START INFORMATION

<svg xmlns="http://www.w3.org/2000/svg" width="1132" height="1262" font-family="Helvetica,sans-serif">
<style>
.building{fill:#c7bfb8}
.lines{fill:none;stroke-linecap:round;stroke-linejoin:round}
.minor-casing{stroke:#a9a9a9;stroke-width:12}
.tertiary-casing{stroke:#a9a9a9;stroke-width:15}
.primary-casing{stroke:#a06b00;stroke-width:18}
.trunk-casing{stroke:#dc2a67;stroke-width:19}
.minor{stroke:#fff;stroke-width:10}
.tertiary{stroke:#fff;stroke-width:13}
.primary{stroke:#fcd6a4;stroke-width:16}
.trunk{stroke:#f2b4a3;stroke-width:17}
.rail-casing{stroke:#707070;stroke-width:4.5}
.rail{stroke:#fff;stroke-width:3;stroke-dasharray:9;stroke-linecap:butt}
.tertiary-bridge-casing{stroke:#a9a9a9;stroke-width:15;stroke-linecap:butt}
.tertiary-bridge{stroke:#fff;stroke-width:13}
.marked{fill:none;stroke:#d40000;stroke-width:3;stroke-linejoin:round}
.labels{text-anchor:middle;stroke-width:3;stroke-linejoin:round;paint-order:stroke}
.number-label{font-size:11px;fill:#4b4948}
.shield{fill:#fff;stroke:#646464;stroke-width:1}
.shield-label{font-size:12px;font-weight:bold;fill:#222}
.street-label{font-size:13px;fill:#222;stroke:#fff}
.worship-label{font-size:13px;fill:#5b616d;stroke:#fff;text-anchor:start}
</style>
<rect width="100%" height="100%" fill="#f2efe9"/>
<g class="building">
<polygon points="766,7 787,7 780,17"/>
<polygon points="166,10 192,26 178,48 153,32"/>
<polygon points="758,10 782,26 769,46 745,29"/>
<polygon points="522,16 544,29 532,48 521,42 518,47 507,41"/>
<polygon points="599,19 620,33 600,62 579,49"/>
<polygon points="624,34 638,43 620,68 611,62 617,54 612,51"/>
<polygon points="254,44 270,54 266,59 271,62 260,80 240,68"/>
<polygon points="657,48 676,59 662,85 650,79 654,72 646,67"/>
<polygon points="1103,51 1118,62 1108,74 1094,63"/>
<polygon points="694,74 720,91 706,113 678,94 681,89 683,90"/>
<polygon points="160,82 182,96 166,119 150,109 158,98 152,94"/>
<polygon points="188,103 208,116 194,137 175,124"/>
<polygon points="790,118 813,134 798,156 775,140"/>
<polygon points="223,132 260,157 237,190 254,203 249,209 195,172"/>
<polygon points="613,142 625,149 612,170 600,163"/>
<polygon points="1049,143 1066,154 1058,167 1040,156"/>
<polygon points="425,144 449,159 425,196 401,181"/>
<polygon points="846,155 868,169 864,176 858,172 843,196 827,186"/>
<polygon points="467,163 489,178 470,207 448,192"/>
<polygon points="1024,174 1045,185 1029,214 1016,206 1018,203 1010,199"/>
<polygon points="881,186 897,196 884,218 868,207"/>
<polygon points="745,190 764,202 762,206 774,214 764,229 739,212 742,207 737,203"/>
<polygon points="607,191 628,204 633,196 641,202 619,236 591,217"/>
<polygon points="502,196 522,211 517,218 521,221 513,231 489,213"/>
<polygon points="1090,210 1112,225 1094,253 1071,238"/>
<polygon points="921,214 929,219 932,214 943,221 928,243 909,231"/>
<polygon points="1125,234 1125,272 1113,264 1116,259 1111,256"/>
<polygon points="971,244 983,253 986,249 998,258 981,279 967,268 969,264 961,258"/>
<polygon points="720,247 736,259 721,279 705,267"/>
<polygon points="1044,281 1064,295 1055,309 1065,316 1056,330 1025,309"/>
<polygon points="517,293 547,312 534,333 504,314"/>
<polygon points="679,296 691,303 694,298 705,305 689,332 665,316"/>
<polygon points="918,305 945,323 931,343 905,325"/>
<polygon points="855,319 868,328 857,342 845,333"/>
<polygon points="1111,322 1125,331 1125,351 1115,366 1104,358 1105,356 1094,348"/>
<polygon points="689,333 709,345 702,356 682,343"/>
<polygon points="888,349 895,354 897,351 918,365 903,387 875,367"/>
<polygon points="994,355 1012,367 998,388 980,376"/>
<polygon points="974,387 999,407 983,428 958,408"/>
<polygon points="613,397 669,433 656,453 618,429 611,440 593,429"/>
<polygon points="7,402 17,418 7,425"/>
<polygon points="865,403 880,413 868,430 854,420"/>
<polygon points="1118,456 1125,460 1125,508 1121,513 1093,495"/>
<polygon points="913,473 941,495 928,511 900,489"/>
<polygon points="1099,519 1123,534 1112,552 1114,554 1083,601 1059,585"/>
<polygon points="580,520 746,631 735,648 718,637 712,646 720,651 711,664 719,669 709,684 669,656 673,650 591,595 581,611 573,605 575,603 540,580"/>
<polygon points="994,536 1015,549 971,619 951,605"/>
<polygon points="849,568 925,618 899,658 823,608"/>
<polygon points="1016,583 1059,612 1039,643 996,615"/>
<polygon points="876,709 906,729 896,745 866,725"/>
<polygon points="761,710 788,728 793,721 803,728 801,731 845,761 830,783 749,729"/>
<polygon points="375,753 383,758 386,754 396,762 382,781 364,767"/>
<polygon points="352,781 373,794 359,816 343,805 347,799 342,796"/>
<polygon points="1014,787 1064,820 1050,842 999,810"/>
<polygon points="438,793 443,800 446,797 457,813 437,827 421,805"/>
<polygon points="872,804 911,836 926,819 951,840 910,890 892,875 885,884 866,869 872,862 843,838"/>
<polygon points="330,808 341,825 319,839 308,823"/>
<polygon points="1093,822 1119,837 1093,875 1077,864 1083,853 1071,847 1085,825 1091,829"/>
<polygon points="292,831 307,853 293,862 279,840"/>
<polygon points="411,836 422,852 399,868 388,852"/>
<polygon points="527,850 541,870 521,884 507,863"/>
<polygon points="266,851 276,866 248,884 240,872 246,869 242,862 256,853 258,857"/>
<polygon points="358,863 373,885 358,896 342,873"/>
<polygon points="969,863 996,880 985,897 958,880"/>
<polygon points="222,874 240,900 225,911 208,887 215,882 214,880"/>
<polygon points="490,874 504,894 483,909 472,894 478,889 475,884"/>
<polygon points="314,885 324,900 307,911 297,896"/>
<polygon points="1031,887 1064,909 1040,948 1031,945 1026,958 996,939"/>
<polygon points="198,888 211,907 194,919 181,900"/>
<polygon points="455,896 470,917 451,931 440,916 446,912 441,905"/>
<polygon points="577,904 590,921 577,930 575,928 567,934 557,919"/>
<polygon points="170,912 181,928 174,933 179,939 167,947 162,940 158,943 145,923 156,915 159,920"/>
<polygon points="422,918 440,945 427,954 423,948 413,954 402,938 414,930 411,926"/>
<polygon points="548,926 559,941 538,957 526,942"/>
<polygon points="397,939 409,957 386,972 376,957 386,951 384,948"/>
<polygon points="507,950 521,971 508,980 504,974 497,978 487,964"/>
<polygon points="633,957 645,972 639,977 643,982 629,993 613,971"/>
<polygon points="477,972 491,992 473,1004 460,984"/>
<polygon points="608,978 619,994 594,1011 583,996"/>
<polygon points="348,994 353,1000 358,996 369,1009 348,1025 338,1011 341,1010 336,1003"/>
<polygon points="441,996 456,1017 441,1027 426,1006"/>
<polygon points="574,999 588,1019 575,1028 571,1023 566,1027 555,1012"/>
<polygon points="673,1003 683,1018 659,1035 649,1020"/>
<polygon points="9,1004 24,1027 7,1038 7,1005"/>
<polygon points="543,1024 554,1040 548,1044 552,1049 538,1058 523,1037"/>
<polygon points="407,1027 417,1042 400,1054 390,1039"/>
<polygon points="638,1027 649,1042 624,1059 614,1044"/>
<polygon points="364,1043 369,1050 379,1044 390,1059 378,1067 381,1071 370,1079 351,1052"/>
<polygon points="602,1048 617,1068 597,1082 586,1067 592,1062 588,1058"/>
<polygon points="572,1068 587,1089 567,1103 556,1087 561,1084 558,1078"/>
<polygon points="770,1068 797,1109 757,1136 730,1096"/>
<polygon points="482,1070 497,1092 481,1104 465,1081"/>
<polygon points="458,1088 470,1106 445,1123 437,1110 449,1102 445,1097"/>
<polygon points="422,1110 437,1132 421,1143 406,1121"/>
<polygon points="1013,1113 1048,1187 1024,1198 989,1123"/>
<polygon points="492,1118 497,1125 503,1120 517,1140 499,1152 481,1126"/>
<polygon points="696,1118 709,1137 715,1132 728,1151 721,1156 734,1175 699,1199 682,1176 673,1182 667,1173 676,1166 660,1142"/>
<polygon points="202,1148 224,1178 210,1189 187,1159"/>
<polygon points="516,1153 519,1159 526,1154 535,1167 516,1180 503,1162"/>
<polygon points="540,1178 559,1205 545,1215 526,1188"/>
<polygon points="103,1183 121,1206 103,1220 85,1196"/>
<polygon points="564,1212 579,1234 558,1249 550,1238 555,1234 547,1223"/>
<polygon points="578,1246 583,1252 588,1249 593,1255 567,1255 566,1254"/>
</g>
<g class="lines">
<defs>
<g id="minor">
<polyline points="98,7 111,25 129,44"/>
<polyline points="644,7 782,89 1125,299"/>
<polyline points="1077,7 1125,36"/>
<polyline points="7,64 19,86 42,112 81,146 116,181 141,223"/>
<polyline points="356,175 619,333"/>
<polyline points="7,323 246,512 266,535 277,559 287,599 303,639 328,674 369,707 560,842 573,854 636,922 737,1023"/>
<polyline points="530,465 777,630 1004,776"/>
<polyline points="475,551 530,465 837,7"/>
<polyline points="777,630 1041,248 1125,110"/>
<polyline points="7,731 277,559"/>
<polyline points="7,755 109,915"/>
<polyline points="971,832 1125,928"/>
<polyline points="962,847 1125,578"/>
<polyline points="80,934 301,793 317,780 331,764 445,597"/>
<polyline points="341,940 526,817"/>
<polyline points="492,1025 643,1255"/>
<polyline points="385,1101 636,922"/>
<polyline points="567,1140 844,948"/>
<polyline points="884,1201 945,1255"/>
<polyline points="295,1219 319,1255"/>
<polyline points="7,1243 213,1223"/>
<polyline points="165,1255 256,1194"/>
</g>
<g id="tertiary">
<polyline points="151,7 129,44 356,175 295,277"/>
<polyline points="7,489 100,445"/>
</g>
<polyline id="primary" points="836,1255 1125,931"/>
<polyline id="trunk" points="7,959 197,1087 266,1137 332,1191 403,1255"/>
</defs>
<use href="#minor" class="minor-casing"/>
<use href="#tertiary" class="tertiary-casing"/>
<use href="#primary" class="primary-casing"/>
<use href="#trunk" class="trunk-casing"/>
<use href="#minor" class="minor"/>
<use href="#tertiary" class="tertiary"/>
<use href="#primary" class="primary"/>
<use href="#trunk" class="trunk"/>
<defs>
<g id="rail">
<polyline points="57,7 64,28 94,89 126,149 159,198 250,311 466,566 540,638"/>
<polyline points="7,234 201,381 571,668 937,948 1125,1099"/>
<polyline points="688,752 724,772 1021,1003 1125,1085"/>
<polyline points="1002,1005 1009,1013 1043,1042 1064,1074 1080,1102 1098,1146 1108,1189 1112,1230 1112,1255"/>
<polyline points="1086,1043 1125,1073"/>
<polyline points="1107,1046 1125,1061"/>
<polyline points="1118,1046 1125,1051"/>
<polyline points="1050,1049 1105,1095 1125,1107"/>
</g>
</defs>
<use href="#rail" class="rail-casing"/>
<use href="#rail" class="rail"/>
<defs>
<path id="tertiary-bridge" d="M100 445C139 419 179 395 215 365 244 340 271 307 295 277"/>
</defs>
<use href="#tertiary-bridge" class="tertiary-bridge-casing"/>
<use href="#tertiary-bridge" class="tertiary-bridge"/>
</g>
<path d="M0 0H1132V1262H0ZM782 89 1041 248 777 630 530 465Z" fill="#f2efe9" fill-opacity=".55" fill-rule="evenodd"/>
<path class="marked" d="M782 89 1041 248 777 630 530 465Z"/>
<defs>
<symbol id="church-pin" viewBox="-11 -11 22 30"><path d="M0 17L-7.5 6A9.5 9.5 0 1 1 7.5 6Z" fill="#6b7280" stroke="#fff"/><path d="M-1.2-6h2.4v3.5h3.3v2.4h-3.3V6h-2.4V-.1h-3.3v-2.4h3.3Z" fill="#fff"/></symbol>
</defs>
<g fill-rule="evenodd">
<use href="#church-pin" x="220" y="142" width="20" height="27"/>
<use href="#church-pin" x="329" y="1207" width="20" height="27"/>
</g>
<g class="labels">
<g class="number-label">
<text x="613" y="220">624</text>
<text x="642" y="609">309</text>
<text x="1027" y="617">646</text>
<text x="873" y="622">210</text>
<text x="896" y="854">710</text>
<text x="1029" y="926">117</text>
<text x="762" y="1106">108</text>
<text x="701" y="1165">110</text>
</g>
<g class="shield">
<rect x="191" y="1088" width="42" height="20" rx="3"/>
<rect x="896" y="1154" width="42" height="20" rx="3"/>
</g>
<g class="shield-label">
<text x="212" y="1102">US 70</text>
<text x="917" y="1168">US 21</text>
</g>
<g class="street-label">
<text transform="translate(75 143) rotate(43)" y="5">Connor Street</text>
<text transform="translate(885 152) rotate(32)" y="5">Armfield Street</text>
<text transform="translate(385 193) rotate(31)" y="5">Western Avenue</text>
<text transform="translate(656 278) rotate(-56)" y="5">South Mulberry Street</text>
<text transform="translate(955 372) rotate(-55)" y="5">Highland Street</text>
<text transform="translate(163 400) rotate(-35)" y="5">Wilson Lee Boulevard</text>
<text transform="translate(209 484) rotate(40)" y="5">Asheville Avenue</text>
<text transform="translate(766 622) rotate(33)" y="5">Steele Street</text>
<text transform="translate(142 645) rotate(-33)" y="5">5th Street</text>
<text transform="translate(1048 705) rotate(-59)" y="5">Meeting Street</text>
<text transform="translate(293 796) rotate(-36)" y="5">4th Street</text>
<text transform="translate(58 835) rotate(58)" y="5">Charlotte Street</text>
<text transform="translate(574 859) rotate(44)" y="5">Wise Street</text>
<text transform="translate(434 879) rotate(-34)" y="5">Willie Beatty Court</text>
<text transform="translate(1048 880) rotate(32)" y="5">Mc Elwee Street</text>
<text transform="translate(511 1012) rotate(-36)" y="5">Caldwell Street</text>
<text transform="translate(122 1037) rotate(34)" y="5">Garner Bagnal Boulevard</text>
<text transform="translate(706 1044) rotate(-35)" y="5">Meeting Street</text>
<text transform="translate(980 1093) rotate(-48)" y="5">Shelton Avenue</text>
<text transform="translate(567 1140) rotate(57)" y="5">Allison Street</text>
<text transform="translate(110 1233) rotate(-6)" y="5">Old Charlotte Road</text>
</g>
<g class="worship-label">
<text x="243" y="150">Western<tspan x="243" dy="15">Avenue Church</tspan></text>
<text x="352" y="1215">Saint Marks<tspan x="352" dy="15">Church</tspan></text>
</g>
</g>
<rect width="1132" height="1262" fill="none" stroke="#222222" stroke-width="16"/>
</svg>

END INFORMATION

ACTION ITEM →
Working through the data above, find every line holding "Western" and copy it.

RESPONSE →
<text transform="translate(385 193) rotate(31)" y="5">Western Avenue</text>
<text x="243" y="150">Western<tspan x="243" dy="15">Avenue Church</tspan></text>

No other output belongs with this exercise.